**PASSAGE**
········
Daily Targum (Rutgers University)

October 20, 2004


The Supreme Court is looking into “evolving standards of decency” in considering where it stands on continuing the practice of sentencing juveniles to the death penalty. As of Oct. 13, the court heard arguments over a 2003 Missouri Supreme Court decision that said executing a person who had committed a murder when he was 17 would violate the Eighth Amendment’s prohibition against cruel and unusual punishment.

Other than the United States, the only countries to have executed juvenile offenders since 1990 are China, the Democratic Republic of Congo, Iran, Nigeria, Pakistan, Saudi Arabia and Yemen. Since 1990, the United States has killed 19 juvenile offenders, the highest of any of these countries.

According to Solicitor General Seth P. Waxman, neurobiological research confirmed because adolescents’ brains are still developing, a crime committed by someone under 18 might not reflect the defendant’s “enduring character” but rather a transient proclivity for violence.

This raises the question of what age juveniles should be considered responsible for their own actions and whether or not they should be put to death for their actions if they don’t yet have the full capability to judge right from wrong.

A heinous crime is an impulsive act, and fear of a possible death penalty will, in most cases, not stop the person from committing the crime, especially considering adolescents tend to be far more impulsive than adults.
········
**APPLY WHAT YOU READ**
(1) Name every country besides the United States that the juvenile death penalty editorial says has executed juvenile offenders since 1990.
(2) Translate this sentence from the juvenile death penalty editorial into Spanish: "A heinous crime is an impulsive act, and fear of a possible death penalty will, in most cases, not stop the person from committing the crime, especially considering adolescents tend to be far more impulsive than adults."
(3) Continue the editorial on sentencing juveniles to death from the point where it stops.

**EXTRACTED MATERIAL**
········
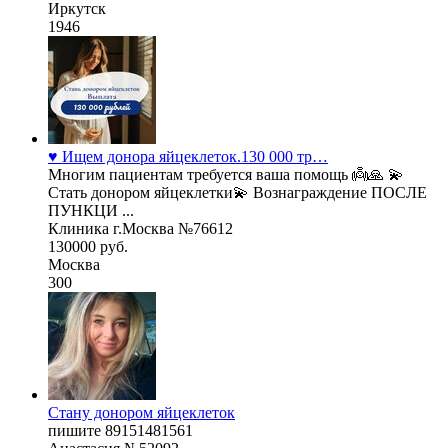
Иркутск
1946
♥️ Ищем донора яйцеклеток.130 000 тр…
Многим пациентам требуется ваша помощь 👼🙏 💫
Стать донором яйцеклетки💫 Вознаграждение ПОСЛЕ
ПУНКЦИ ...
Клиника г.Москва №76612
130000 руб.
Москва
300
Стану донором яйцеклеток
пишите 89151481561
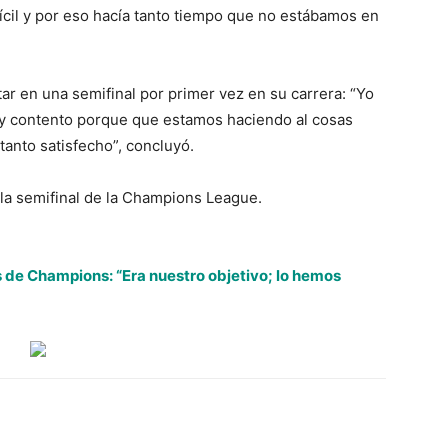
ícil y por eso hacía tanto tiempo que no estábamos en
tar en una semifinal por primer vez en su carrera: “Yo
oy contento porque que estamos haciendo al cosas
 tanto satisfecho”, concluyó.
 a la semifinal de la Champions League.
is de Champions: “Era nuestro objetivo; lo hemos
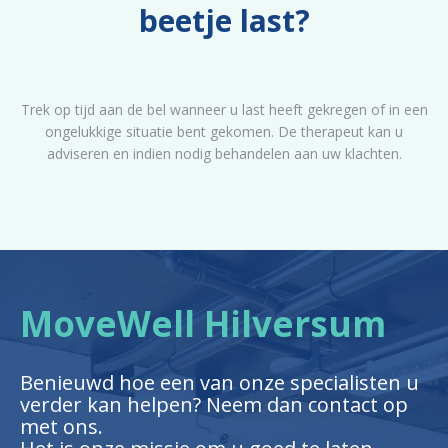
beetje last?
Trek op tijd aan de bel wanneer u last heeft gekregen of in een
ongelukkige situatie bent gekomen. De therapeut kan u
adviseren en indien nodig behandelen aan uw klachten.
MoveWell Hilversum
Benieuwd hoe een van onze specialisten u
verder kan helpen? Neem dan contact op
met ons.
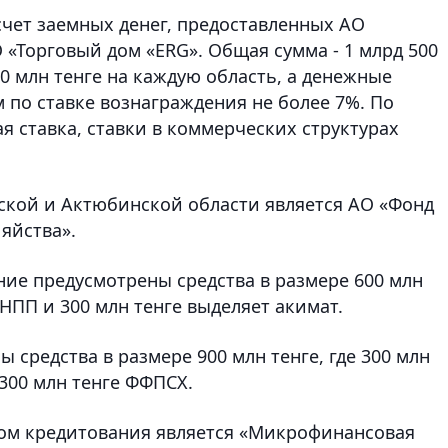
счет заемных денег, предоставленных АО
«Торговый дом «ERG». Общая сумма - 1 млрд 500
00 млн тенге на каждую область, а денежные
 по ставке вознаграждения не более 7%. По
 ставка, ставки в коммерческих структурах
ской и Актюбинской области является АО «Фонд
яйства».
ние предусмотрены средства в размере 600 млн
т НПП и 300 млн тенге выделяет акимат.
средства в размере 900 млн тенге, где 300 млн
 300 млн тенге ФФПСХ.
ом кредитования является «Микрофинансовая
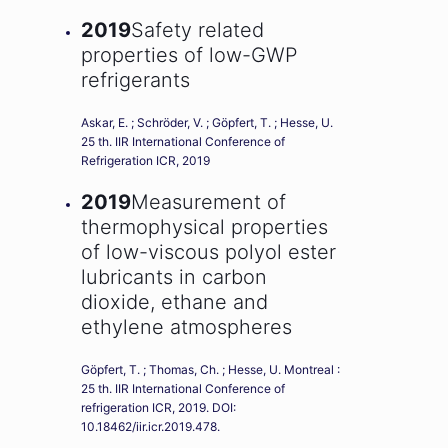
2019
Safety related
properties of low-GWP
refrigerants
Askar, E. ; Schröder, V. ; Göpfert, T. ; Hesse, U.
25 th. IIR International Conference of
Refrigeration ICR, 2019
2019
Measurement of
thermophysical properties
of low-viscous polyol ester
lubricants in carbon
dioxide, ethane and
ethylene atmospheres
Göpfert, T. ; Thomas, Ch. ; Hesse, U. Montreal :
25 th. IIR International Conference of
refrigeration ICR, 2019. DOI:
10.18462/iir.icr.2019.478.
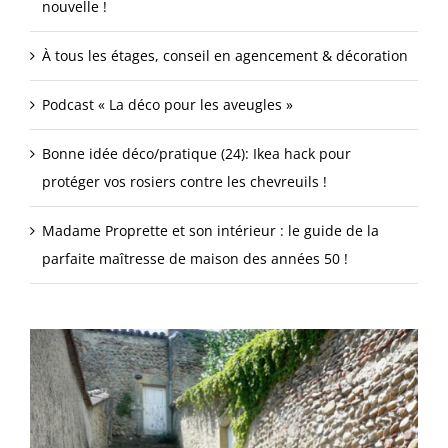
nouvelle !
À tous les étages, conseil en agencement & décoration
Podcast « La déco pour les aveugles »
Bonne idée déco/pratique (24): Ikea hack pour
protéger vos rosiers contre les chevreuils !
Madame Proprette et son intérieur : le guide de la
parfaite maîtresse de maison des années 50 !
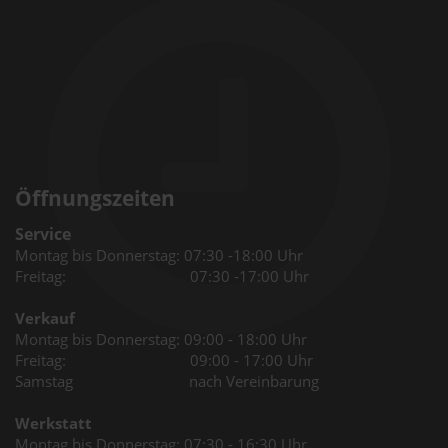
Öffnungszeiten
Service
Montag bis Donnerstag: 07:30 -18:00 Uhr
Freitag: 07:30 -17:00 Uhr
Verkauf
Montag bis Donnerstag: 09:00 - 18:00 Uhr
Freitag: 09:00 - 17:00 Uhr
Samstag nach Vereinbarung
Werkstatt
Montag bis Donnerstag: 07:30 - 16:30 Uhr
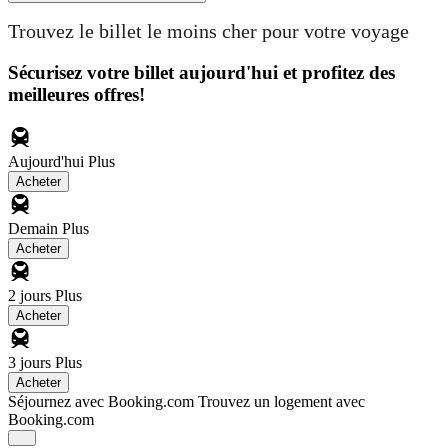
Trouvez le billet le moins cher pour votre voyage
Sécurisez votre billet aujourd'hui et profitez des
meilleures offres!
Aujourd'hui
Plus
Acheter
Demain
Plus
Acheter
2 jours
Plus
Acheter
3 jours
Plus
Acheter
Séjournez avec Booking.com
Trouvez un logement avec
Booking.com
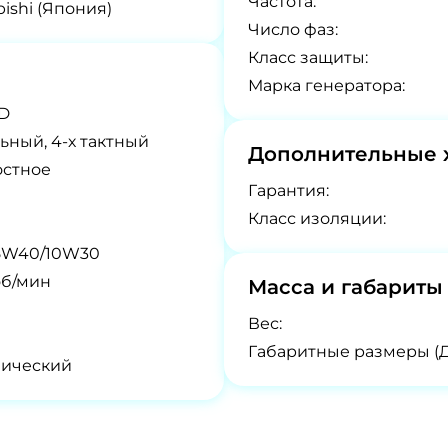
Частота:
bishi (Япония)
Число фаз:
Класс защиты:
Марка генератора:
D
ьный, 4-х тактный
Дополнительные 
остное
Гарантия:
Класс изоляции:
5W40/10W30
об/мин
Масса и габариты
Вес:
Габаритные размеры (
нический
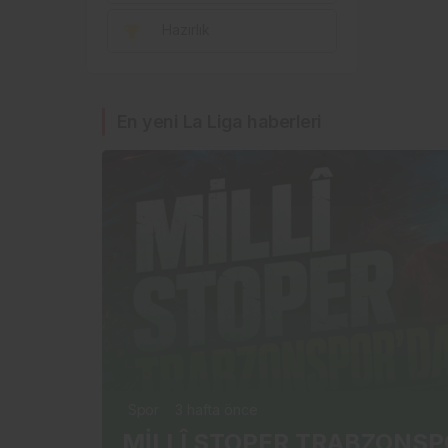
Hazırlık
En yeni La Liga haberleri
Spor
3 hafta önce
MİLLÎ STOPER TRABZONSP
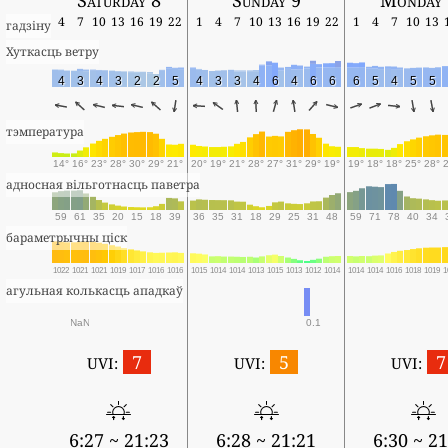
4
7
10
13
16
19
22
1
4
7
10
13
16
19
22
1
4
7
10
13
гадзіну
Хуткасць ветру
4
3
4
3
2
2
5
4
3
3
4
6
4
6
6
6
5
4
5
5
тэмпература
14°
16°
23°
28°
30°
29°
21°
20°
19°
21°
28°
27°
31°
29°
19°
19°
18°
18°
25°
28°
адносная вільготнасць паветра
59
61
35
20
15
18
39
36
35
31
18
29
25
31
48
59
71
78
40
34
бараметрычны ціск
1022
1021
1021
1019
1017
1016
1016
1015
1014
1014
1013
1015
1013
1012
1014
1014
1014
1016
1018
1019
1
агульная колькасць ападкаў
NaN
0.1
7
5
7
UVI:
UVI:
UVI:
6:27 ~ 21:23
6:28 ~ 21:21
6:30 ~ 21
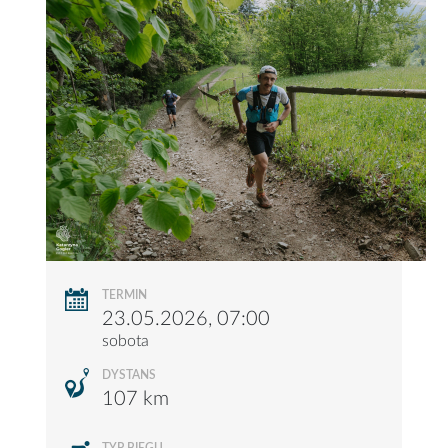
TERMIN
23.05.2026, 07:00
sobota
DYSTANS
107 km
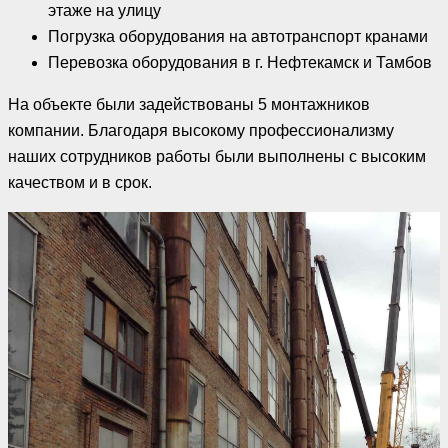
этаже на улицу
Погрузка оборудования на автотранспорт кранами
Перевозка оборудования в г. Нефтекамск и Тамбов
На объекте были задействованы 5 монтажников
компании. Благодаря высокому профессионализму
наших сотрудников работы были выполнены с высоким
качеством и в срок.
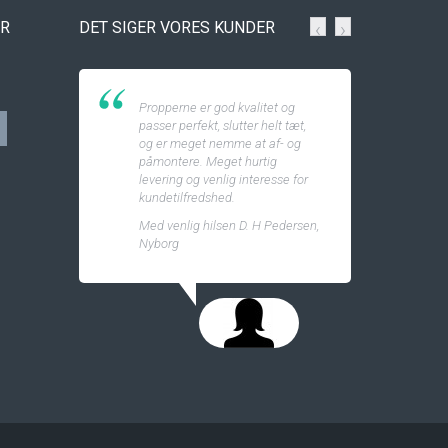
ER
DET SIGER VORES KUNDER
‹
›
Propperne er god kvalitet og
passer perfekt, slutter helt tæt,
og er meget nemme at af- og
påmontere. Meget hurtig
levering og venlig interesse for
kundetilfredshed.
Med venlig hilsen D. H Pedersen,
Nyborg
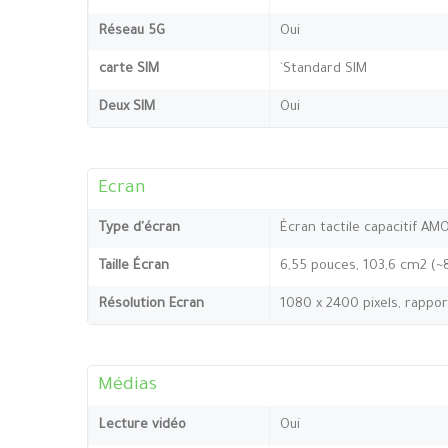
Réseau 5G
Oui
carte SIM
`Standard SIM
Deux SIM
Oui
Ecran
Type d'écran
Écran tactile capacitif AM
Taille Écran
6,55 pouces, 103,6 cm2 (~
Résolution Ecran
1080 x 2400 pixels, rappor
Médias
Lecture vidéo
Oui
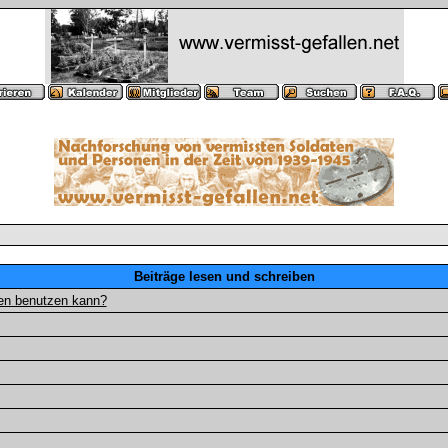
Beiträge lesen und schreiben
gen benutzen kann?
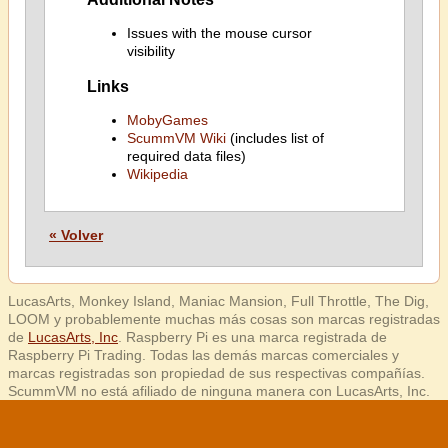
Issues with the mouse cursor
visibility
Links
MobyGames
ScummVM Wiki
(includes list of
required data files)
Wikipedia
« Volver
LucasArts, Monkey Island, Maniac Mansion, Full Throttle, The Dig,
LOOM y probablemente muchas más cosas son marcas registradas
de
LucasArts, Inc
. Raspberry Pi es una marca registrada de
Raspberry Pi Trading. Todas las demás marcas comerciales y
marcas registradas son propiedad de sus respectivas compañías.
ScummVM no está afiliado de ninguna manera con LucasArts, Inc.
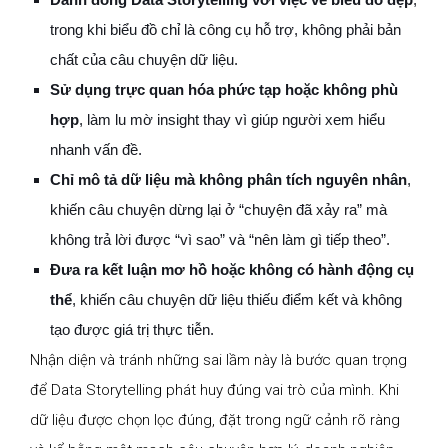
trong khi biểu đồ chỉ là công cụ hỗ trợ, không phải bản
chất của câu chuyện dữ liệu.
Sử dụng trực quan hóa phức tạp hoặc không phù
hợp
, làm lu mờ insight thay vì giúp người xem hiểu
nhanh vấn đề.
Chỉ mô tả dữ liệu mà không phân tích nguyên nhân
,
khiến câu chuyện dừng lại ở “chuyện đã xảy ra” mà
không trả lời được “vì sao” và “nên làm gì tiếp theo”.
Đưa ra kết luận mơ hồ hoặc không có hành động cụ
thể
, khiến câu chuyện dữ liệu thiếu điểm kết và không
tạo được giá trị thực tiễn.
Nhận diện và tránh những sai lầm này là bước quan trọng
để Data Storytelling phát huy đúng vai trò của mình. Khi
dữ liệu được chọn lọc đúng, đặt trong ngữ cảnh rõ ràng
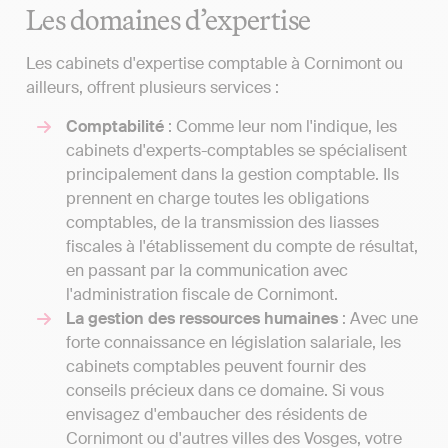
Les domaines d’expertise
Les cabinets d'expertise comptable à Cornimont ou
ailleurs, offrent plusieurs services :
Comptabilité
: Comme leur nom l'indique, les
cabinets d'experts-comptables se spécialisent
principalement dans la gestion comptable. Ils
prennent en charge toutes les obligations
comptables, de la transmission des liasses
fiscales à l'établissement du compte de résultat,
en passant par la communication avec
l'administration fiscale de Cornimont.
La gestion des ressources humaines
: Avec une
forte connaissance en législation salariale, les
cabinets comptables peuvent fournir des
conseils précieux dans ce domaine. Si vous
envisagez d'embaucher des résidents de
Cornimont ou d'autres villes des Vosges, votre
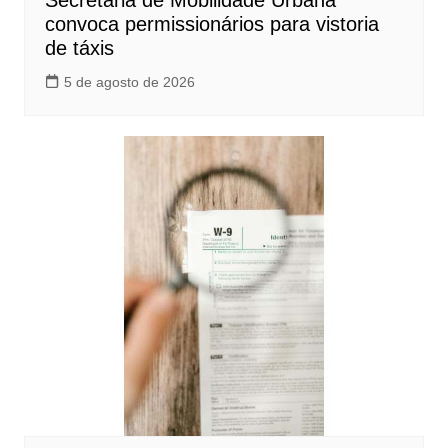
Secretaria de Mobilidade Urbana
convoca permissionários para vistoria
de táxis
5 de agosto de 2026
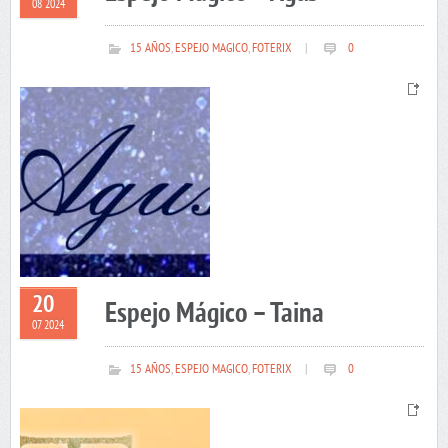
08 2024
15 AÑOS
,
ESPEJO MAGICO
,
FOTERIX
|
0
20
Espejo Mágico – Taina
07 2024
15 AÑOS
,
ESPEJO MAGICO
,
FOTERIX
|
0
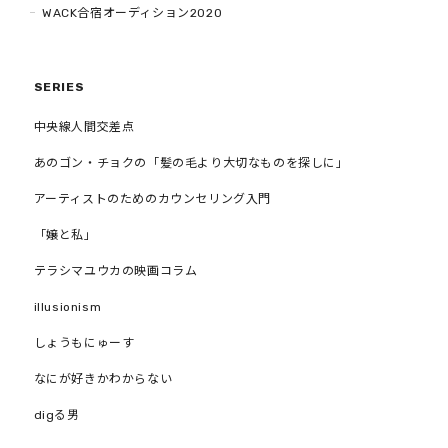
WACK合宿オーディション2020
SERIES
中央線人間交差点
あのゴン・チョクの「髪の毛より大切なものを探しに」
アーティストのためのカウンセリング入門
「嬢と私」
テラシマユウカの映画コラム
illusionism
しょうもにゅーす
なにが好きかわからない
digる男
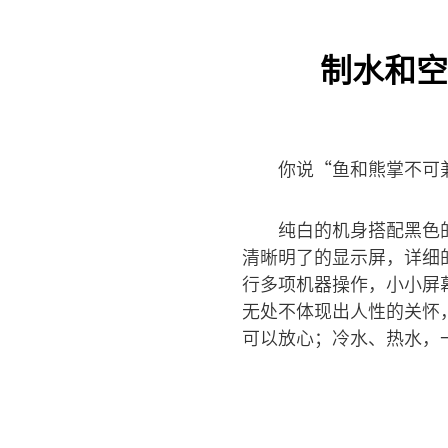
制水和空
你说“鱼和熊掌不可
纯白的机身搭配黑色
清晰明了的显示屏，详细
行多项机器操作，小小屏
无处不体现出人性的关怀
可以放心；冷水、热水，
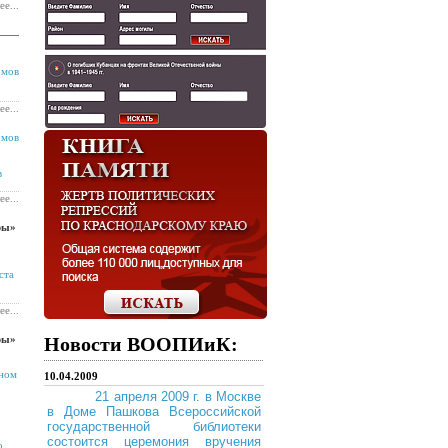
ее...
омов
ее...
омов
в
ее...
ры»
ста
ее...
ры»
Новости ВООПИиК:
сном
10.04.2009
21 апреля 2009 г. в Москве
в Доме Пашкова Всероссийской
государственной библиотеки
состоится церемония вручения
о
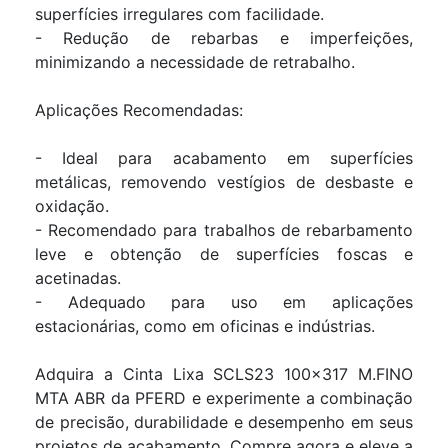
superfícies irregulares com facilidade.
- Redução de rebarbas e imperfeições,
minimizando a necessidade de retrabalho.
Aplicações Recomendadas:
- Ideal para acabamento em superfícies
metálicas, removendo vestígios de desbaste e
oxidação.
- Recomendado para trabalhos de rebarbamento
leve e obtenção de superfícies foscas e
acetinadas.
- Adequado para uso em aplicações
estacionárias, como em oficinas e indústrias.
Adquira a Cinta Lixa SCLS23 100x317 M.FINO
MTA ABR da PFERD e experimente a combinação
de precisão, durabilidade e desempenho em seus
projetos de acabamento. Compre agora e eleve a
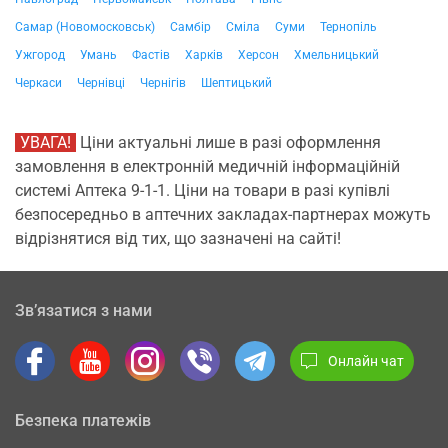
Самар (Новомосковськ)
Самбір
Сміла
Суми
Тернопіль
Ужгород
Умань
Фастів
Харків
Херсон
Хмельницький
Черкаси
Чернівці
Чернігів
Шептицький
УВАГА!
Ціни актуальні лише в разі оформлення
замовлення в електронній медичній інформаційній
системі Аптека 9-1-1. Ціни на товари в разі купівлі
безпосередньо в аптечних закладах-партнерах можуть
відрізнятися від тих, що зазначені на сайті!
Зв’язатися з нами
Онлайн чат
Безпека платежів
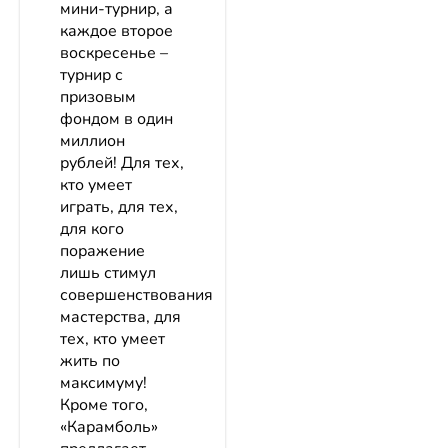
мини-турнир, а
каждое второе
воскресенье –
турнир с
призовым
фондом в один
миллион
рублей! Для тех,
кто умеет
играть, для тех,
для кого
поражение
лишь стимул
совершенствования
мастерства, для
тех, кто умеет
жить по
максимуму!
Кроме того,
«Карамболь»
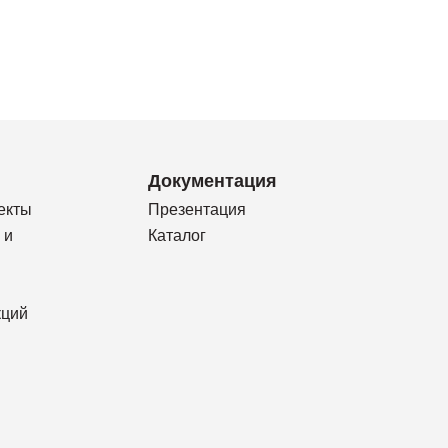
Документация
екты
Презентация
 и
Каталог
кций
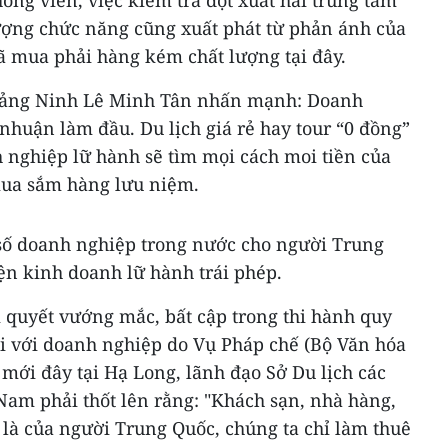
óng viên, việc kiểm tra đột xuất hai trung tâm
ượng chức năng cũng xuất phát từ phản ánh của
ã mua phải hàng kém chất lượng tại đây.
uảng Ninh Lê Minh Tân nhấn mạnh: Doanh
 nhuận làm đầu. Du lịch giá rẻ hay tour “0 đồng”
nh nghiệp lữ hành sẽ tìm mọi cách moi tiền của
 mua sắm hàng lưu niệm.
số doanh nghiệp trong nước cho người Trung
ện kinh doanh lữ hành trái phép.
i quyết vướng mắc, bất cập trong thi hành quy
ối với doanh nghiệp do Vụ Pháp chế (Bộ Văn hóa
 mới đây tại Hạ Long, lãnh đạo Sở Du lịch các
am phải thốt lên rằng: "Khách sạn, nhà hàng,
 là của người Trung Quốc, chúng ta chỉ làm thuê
········
**TASK-BY-TASK ANSWERS**
(1) China, the Democratic Republic of Congo, Iran, Nigeria, Pakistan, Saudi Arabia, Yemen

(2) Un crimen atroz es un acto impulsivo, y el miedo a una posible pena de muerte, en la mayoría de los casos, no impedirá que la persona cometa el crimen, sobre todo si se tiene en cuenta que los adolescentes tienden a ser mucho más impulsivos que los adultos.

(3)
This is not to say adolescents should not be held responsible for their actions, but the United States should look to other factors contributing to their decisions before sentencing them to death.

Schools should take stronger initiatives to council those in need of emotional support, implement supportive after school programs and be more involved in the lives of their students to prevent isolated and potentially violent mentalities. Schools and communities have to take an initiative and step in where many families and communities continue to fail.

In a perfect world, our schools and communities would provide supportive and caring environments for every juvenile. This is an ideal that should be strived toward but is admittedly a lofty vision. Children will fall through the cracks, but their punishment should not be death. Life imprisonment and rehabilitation are acceptable alternatives and will make sure those who deserve it are brought to justice without violating international laws of decency.